● **REQUIRED ACTIONS**:
[a] Answer these questions from the GVFS post, one line each:
(i) With GVFS, how long does checkout take?
(ii) About how many files does a typical developer need to download and use?
(iii) What file-count range does the_skywise give for most of the projects they have been on?
[b] Please write out the passage of the GVFS post between "There aren't THAT" and "ALL of them.", inclusive.

● **EXCERPT TO READ**:
══════════════════════════════

Slashdot Mirror


Microsoft Introduces GVFS (Git Virtual File System) (microsoft.com)

Saeed Noursalehi, principal program manager at Microsoft, writes on a blog post: We've been working hard on a solution that allows the Git client to scale to repos of any size. Today, we're introducing GVFS (Git Virtual File System), which virtualizes the file system beneath your repo and makes it appear as though all the files in your repo are present, but in reality only downloads a file the first time it is opened. GVFS also actively manages how much of the repo Git has to consider in operations like checkout and status, since any file that has not been hydrated can be safely ignored. And because we do this all at the file system level, your IDEs and build tools don't need to change at all! In a repo that is this large, no developer builds the entire source tree. Instead, they typically download the build outputs from the most recent official build, and only build a small portion of the sources related to the area they are modifying. Therefore, even though there are over 3 million files in the repo, a typical developer will only need to download and use about 50-100K of those files. With GVFS, this means that they now have a Git experience that is much more manageable: clone now takes a few minutes instead of 12+ hours, checkout takes 30 seconds instead of 2-3 hours, and status takes 4-5 seconds instead of 10 minutes. And we're working on making those numbers even better.

7 of 213 comments (clear)

  1. Meh... by the_skywise · · Score: 3, Insightful

    There aren't THAT many repos with over 3 million files in them.

    The great majority of projects I've been on have been around the 100k-300k range and doing a build (to properly test the product) required ALL of them.

    And even then, once you've got all of them the first time, GIT does the diffing automatically so it "scales" already.

══════════════════════════════

● **STORED DATA**:
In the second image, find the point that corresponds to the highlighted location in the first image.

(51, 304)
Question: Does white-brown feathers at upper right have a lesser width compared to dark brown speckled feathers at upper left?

══════════════════════════════

● **TASK-BY-TASK OUTPUTS**:
[a]
(i) 30 seconds, instead of 2-3 hours.
(ii) About 50-100K files.
(iii) Around 100k-300k files.

[b]
There aren't THAT many repos with over 3 million files in them.

    The great majority of projects I've been on have been around the 100k-300k range and doing a build (to properly test the product) required ALL of them.